* STATED TASK
Reproduce word for word the passage of the comment thread below, from "Still, even being" to "ther tax cake.".

··· EXTRACT TO READ

Anonymous hughes views said...

forcing people to pay (for examples) for an environmental health service, road maintenance, clean water, a police force or the armed services could also, by a simple-minded soul, be described as "major threats to personal liberty".

2:58 PM  
Blogger Cassilis said...

You could, I think, make an argument that those things are different - no-one can 'pay for their own' armed forces or road maintenance, by their nature they have to be collective endeavours. The same isn't necessarily true of education or healthcare and I think that would be the thrust of Williams' point.

Still, even being on the centre-right I balk at the idea of a healthcare system as inadequate as the US one.

Nice to know you still 'drop in' Brian and your own blog is sorely missed....

10:51 PM  
Blogger Newmania said...

'environmental health service,'...I wonder what that is or do we put the word enviromental in at random now?
It has become increasingly clear that state control of health is a lever for attacking choice of lifestyle as well as choices that are made with the taxed money removed. It is also clear that free health care is unsupportable.
Roads and the army and Police occupy a tiny proportion of ther tax cake.

I wonder if vouchers for health Insurance are the way forward. Vouchers in education were tried on a few occassions and sniffed at but now we have shed some of that collectivist mumbo jumbo it is on the agenda ..says rumour , ..even in Labour certainly for Conservatives. Such a scheme would have an immediate effect on lifestyle but without reducing fee men and women to battery chickens. Obviously it would be vastly more cost effective than the Public sector behemoth we are lumbered with.

11:22 PM  
Anonymous hughes views said...

I guess newmania would be blissfully happy were no one checking that the food he purchased wasn't poisonous and butchers etc. were free from pesky red-tape? Let's go back to the good old days when men were free and life expectancy for most was about 35 eh?!

btw life expectancy is now lower in the US than the EU and American people are, on average, shorter than Europeans. Both these are a reversal of how things were when I was a lad in the 1950s - there are many causes but poor health services (even though they pay far more of their per head GDP on health) play their part...


PS - I'd be quite happy to mend the road outside my house but few people would want to drive over it if I did!

9:30 AM  
Blogger Bretwalda Edwin-Higham said...

Newmania - we use it at random now.

······
··· GIVEN DATA

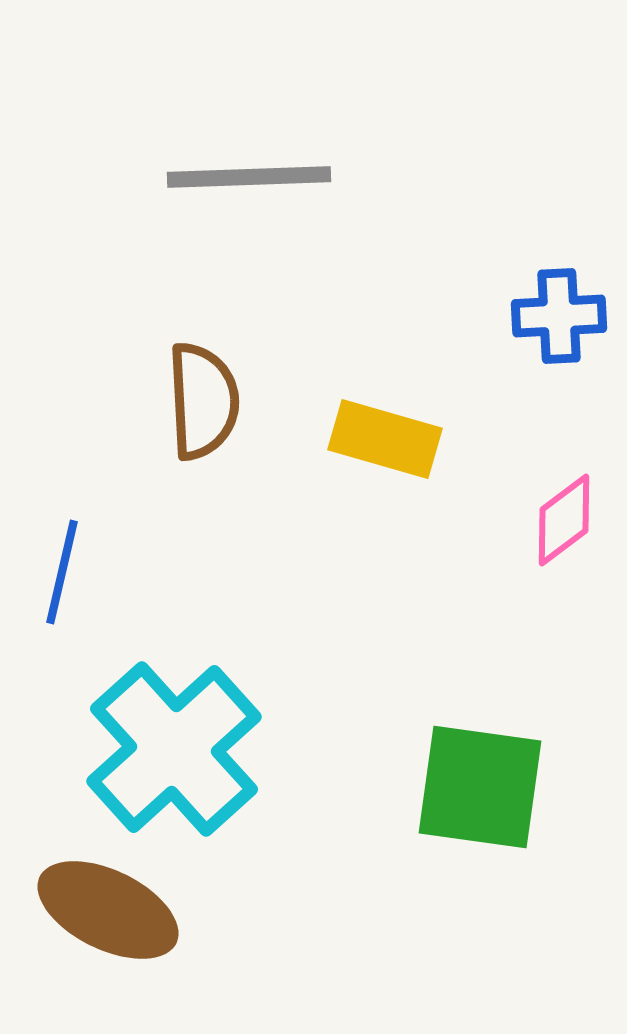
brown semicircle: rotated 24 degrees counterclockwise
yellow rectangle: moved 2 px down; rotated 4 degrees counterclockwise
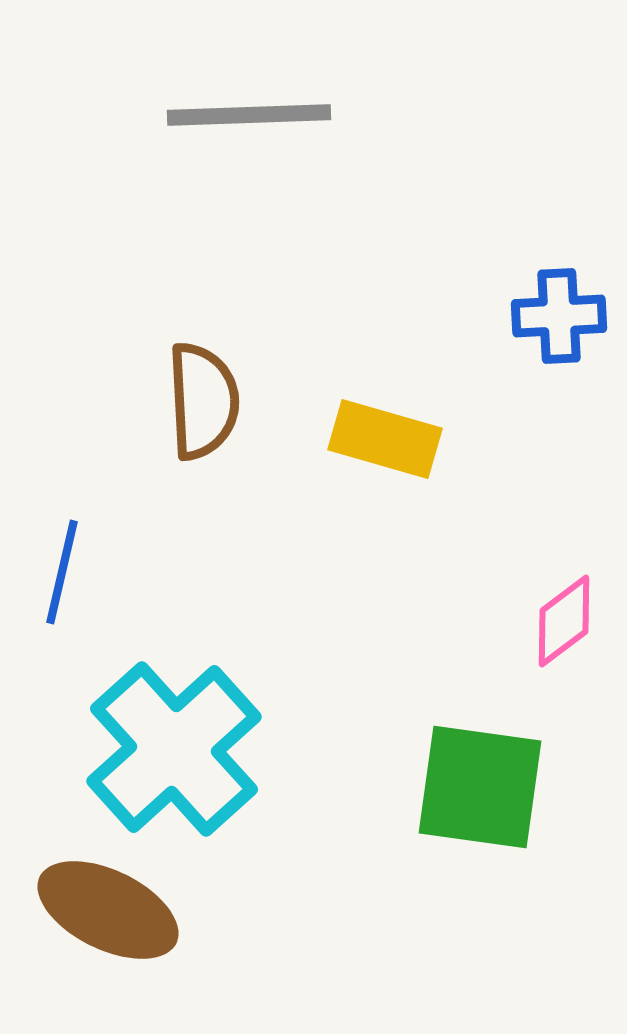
gray line: moved 62 px up
pink diamond: moved 101 px down
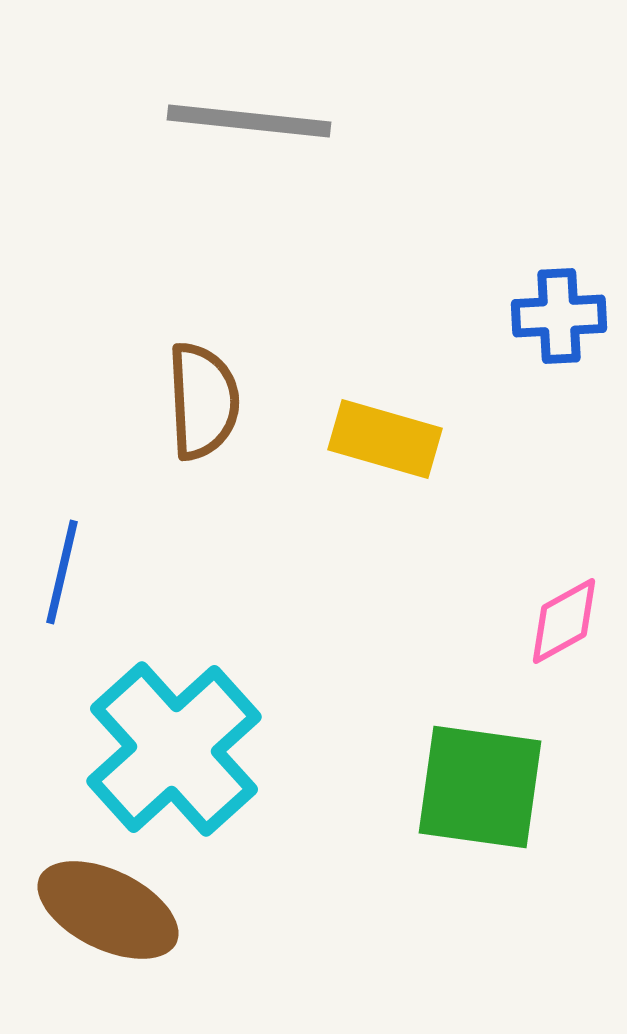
gray line: moved 6 px down; rotated 8 degrees clockwise
pink diamond: rotated 8 degrees clockwise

······

* TASK ANSWER
Still, even being on the centre-right I balk at the idea of a healthcare system as inadequate as the US one.

Nice to know you still 'drop in' Brian and your own blog is sorely missed....

10:51 PM  
Blogger Newmania said...

'environmental health service,'...I wonder what that is or do we put the word enviromental in at random now?
It has become increasingly clear that state control of health is a lever for attacking choice of lifestyle as well as choices that are made with the taxed money removed. It is also clear that free health care is unsupportable.
Roads and the army and Police occupy a tiny proportion of ther tax cake.